◆ **PROBLEM**: Copy the lines from the start of the records through the line containing "prijs, druifsoort, land", inclusive, swapping "particulieren" for "consumenten" and changing nothing else. Give only those lines.

Segment Open

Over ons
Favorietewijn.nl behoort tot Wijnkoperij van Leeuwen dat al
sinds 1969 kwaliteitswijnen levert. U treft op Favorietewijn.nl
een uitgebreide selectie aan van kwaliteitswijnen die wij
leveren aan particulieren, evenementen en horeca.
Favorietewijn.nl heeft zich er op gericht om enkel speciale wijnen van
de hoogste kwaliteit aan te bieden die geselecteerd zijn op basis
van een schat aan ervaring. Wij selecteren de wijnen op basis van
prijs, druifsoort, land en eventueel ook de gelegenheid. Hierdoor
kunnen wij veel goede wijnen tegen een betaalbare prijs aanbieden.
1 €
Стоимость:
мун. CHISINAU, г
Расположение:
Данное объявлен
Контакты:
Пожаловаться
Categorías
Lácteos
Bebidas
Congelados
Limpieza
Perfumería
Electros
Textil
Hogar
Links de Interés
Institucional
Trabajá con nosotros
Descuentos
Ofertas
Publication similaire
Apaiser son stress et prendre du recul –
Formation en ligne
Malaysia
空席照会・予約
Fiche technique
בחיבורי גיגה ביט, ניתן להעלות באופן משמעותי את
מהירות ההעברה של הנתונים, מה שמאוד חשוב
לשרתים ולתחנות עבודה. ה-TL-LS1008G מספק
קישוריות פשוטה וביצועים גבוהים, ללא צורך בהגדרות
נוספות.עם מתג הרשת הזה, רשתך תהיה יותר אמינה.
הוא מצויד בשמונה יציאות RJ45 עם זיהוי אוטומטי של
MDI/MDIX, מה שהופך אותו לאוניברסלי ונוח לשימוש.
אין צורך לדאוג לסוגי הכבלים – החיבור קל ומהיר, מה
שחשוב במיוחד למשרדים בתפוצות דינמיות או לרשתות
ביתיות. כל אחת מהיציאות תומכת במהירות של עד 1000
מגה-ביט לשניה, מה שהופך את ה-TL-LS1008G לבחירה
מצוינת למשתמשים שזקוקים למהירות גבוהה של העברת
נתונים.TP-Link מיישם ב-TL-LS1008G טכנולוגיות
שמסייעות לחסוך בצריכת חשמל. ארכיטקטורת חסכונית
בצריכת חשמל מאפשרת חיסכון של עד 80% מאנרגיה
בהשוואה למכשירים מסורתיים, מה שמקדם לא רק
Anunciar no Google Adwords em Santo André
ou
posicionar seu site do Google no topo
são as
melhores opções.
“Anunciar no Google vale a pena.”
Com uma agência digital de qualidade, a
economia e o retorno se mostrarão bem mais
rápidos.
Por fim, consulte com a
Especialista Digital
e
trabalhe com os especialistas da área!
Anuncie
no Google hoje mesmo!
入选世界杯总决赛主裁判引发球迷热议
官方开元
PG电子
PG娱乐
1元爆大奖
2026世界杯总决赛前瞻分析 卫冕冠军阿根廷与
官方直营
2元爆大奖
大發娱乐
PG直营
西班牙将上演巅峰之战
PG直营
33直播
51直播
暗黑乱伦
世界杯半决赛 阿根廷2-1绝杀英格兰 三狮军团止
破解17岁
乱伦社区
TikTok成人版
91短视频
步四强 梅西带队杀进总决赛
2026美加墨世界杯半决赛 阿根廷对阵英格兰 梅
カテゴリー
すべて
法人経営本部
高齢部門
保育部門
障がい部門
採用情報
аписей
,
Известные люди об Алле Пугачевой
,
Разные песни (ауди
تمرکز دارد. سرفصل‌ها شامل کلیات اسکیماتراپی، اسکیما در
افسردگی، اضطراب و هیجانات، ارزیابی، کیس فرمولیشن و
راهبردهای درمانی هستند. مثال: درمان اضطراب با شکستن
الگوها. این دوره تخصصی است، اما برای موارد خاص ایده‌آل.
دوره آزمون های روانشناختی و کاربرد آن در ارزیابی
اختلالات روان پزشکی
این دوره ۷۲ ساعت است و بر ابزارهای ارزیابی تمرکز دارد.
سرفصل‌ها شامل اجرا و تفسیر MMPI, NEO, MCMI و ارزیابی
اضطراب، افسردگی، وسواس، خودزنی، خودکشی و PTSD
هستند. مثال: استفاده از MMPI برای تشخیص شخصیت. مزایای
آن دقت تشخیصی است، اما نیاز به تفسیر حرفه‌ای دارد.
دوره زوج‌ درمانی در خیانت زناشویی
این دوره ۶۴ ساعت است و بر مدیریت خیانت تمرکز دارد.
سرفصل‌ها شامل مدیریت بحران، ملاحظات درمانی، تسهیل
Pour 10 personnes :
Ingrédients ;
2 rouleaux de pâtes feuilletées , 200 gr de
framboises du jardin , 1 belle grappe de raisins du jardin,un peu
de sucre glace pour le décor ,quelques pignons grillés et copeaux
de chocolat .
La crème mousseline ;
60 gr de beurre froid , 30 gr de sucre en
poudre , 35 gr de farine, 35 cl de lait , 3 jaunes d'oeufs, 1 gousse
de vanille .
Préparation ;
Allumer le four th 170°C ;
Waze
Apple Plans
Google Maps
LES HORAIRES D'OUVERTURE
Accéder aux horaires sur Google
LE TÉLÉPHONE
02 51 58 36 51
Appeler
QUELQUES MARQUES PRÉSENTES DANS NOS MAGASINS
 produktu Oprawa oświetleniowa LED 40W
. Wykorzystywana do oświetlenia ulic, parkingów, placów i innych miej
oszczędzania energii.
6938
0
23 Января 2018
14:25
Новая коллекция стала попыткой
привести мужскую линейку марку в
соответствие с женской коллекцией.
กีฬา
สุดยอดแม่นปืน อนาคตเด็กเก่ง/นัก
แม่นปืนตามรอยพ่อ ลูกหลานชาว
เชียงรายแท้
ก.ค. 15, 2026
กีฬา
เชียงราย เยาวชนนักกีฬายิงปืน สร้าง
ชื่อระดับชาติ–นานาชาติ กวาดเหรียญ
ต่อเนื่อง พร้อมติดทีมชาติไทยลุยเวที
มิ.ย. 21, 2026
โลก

Segment Closed

◆ **ANSWER TO THE PROBLEM**:
Over ons
Favorietewijn.nl behoort tot Wijnkoperij van Leeuwen dat al
sinds 1969 kwaliteitswijnen levert. U treft op Favorietewijn.nl
een uitgebreide selectie aan van kwaliteitswijnen die wij
leveren aan consumenten, evenementen en horeca.
Favorietewijn.nl heeft zich er op gericht om enkel speciale wijnen van
de hoogste kwaliteit aan te bieden die geselecteerd zijn op basis
van een schat aan ervaring. Wij selecteren de wijnen op basis van
prijs, druifsoort, land en eventueel ook de gelegenheid. Hierdoor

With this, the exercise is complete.